The setting I used to fix this is called “reverse staging”. Ecobee’s documentation says:

Compressor Reverse Staging: Enables the second stage of the compressor near the temperature setpoint.

As far as I can tell this documentation is completely wrong. From watching the graphs, this setting seems to allow the staging state machine to move from stage 2 back to stage 1, rather than forcing it to run in stage 2 until shutting off entirely. It’ll go back up to stage 2 if it needs to, and back down again.

Manual Staging

I couldn’t seem to get ecobee’s automatic staging to drop back to stage 1 heat reliably, or avoid kicking on aux heat when stage 2 heat pump heat would have done fine. I eventually gave up and turned off automatic staging altogether. I went with the delta temperature settings. If the temperature delta between the set point and indoor air is more than 1 degree, it turns on heat pump stage 1. More than two degrees, stage 2. More than four degrees, aux 1. More than five degrees, aux 2. The goal here is to use only as much aux heat as absolutely necessary to supplement the heat pump. I also have aux heat configured to run concurrently with the heat pump: there’s a regime where the heat pump provides useful heat, but not quite enough, and my intuition is that some heat pump heat is cheaper than all aux.
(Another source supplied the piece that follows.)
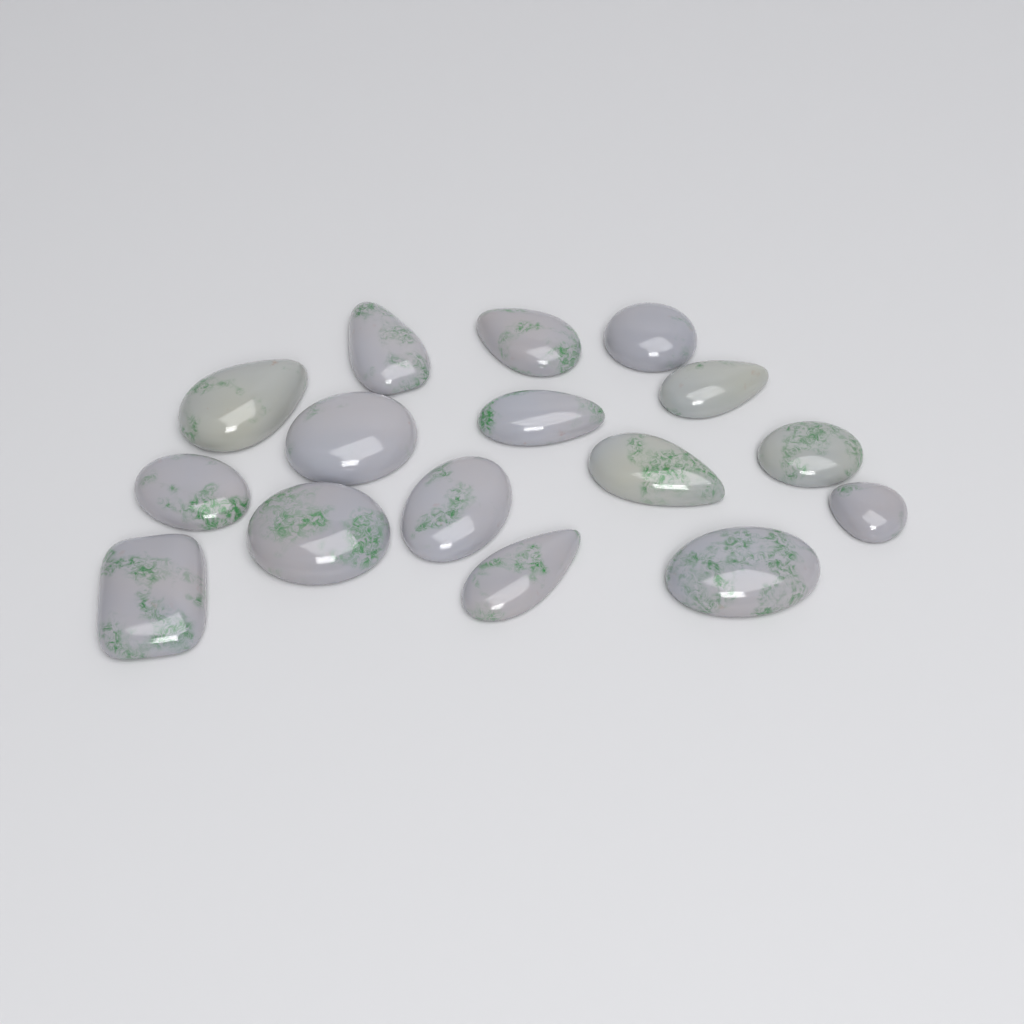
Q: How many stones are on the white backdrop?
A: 16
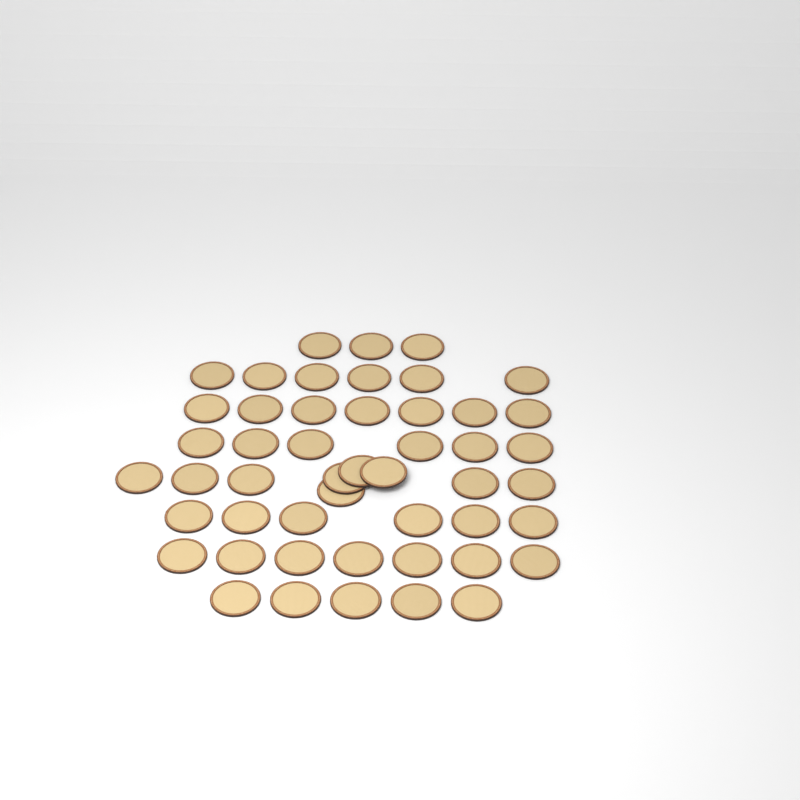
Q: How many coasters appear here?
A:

I initially tried the default 0.5 degree delta before engaging the heat pump’s first stage. It turns out that for some temperature regimes this creates rapid cycling: that first-phase heat is enough to heat the house rapidly to the set point, and then there’s nothing to do but shut the system off. The house cools, and the system kicks on again, several times per hour. I raised the delta to 1 degree, which significantly extended the cycle time.

Large Setback with Preheating

A setback is when you lower your thermostat, e.g. while away from home or sleeping. There’s some folk wisdom that heat pumps should run at a constant temperature all the time, rather than have a large setback. As far as I can tell, this is because a properly-sized heat pump system (unlike a gas furnace) doesn’t deliver a ton of excess heat, so it can’t catch up quickly when asked to return to a higher temperature. To compensate, the system might dip into aux heat, and that’s super expensive.

I’m in the US Midwest, where winter temperatures are usually around 15-40 F. I drop from 68 to 60 overnight, and the house can generally coast all night without having to run any HVAC at all. In theory the ecobee should be able to figure out the time required to come back to 68 and start the heat pump early in the morning, but in practice I found it would wait too long, and then the large difference between actual and set temp would trigger aux heat. To avoid this, I added a custom activity in Ecobee’s web interface (I call mine “preheat”), with a temperature of 64. I have my schedule set up with an hour of preheat in the morning, before going to the normal 68. This means there’s less of a delta-T, and the system can heat up entirely using the heat pump.